Rank 4 – Fault tolerance, capable of handling one fault at a time in any part of the distribution path or equipment without interrupting data center operations.
Uptime Institute – Data Center Tier Classification Standard
The Uptime Institute standard defines four tiers:
Row I
Vital capacity and should include a UPS (uninterruptible power supply).
Tier II – Adds extra ability and extra power and cooling. Level III – Concurrently maintainable and ensures that any component can be removed from service without affecting production.
Row IV – FAULT Tolerant
allows any production capacity to be isolated from failure.
The fifth rank is trademarked by Switch (the company), which used the row to define The Citadel, the largest datacenter in the world.
Data center design
Data center design has been evolving for decades in various directions, including new construction, large and small, and the creative reuse of existing facilities, such as abandoned retail space, old salt mines, and wartime bunkers.

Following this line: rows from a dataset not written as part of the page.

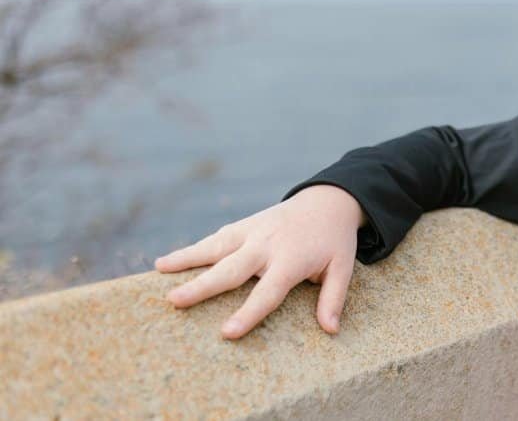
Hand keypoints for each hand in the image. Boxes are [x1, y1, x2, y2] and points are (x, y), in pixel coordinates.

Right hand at [154, 184, 364, 338]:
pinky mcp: (245, 224)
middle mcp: (268, 245)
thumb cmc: (334, 240)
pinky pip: (218, 238)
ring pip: (216, 247)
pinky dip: (195, 248)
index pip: (268, 292)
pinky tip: (171, 260)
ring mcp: (253, 231)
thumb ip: (333, 298)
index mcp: (292, 260)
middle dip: (202, 286)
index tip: (227, 333)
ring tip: (159, 269)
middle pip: (231, 269)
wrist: (328, 200)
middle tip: (174, 301)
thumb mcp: (343, 268)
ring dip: (187, 258)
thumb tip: (331, 330)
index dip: (248, 314)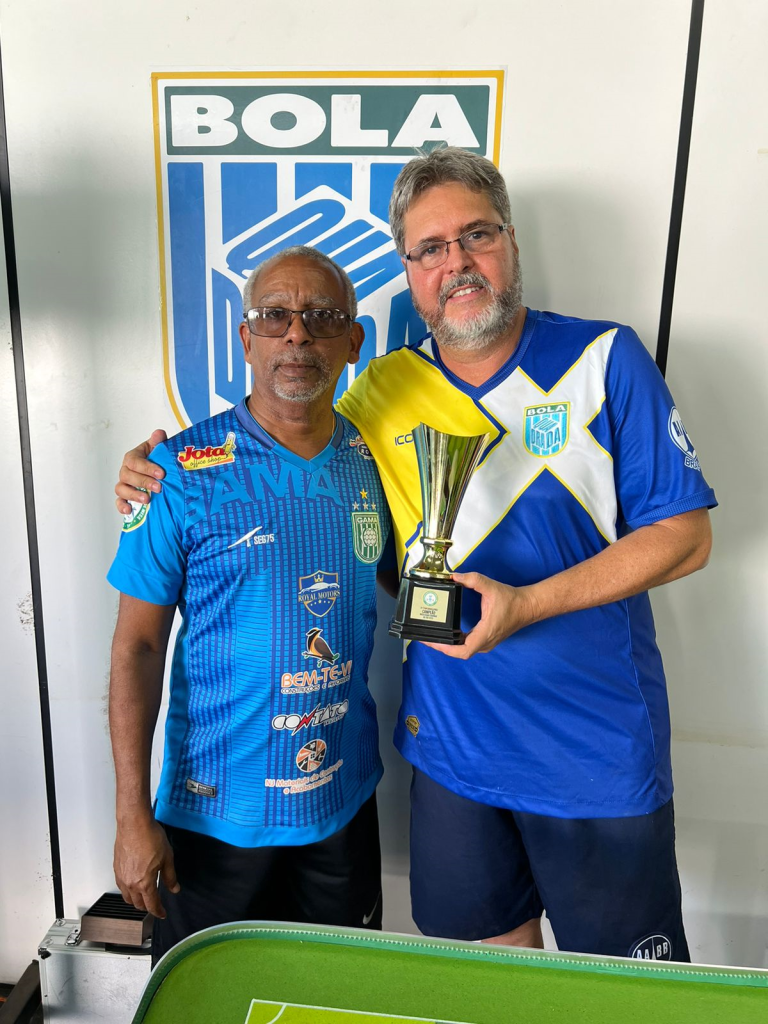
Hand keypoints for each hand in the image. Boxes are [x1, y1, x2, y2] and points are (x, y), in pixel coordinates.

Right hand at [114, 816, 179, 918]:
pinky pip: (121, 887)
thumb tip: (174, 888)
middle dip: (147, 907)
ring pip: (127, 897)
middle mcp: (130, 883)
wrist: (134, 824)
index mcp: (144, 883)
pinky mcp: (116, 869)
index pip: (151, 905)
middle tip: (155, 904)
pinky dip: (128, 890)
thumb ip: (170, 876)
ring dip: (136, 901)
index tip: (162, 913)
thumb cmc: (150, 837)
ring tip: (144, 896)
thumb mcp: (167, 858)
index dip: (158, 911)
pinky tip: (134, 884)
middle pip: (138, 904)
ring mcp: (121, 877)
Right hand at [115, 429, 167, 513]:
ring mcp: (124, 484)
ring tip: (147, 499)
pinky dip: (122, 506)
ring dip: (133, 495)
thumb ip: (158, 442)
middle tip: (158, 487)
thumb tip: (159, 434)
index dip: (147, 467)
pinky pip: (119, 502)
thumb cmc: (156, 460)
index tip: (161, 474)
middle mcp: (126, 471)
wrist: (159, 473)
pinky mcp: (125, 497)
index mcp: (133, 458)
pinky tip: (129, 510)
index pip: (135, 461)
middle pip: (127, 476)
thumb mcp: (158, 449)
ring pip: (121, 489)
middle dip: (143, 482)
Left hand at [420, 571, 539, 659]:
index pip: (462, 651)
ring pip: (463, 650)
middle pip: (459, 652)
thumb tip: (455, 577)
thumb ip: (472, 580)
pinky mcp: (486, 639)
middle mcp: (485, 642)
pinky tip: (448, 634)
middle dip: (441, 646)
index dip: (444, 649)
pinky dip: (456, 642)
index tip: (431, 642)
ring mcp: (486, 643)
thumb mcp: (491, 587)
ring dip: (448, 645)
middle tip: (426, 637)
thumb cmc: (512, 600)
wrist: (528, 606)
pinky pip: (468, 645)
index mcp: (485, 634)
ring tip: (433, 636)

By 2016, the number of data centers had grown to more than 3 million across the United States and more than tripled worldwide.
Local building codes may govern minimum ceiling heights and other parameters.
Some considerations in the design of datacenters are:
- Size – one room of a building, one or more floors, or the whole building,
- Capacity – Can hold up to 1000 servers or more
- Other considerations – space, power, cooling, and costs in the data center.
- Mechanical Engineering Infrastructure – Heating, Ventilation, and Air Conditioning (HVAC); Dehumidification and dehumidification equipment; Pressure.
- Electrical engineering infrastructure design – Urban service planning. Distribution, switching, and bypassing of power sources; uninterruptible power supply systems (UPS); and more.
Design criteria and Trade-offsAvailability expectations: The costs of avoiding downtime should not exceed the price.
- Choosing the site (for example, the availability of electricity is the most difficult.)
- High Availability: There are various metrics for measuring data availability, which results from the data center being available more than 95% of the time uploaded, with the top of the scale
- counting the number of “no” after “99%”.
- Modularity and flexibility: Modularity and flexibility are vital elements that allow a data center to grow and change over time.
- Environmental control
- Electric power
- Low-voltage cable routing
- Airflow: Corridor containment
- Fire protection
- security
energy consumption
- Emission of greenhouse gases
- Energy efficiency and overhead
- Analysis of energy consumption and projects
- Power and cooling analysis
- Energy efficiency analysis
- Computational
- Analysis of fluid dynamics (CFD).
- Thermal zone mapping
- Green data centers
- Energy reuse
Dynamic infrastructure
Dynamic infrastructure provides the ability to intelligently, automatically, and securely move workloads across the data center anytime, anywhere, for migration, provisioning, improving performance, or creating co-location facilities. It also facilitates routine maintenance on physical or virtual systems while minimizing downtime.
Additional benefits include
Reduce costs
Facilitate business continuity and high availability
Enabling cloud and network computing
network infrastructure
An operations engineer oversees a data center’s network operations control room (2006).
An example of a data center network infrastructure
Today, communication in data centers is often based on networks that run the Internet Protocol Suite.
Software/data backup-exclusive options for data backup include:
On-site :
It is on traditional premises, and a significant advantage is immediate availability.
Off-site
Off-site backup storage
Data backup techniques include having an encrypted copy of the data off-site.
The methods used to transfer data are:
Ask the client to write the data to a physical medium such as magnetic tape and then transfer the video to another location.
Transfer data directly to another site during backup using appropriate links. Upload data “to the cloud.”
Modular data center
A 40-foot portable, modular datacenter
Several major hardware vendors have developed mobile/modular solutions for rapid deployment or disaster recovery that can be installed and deployed.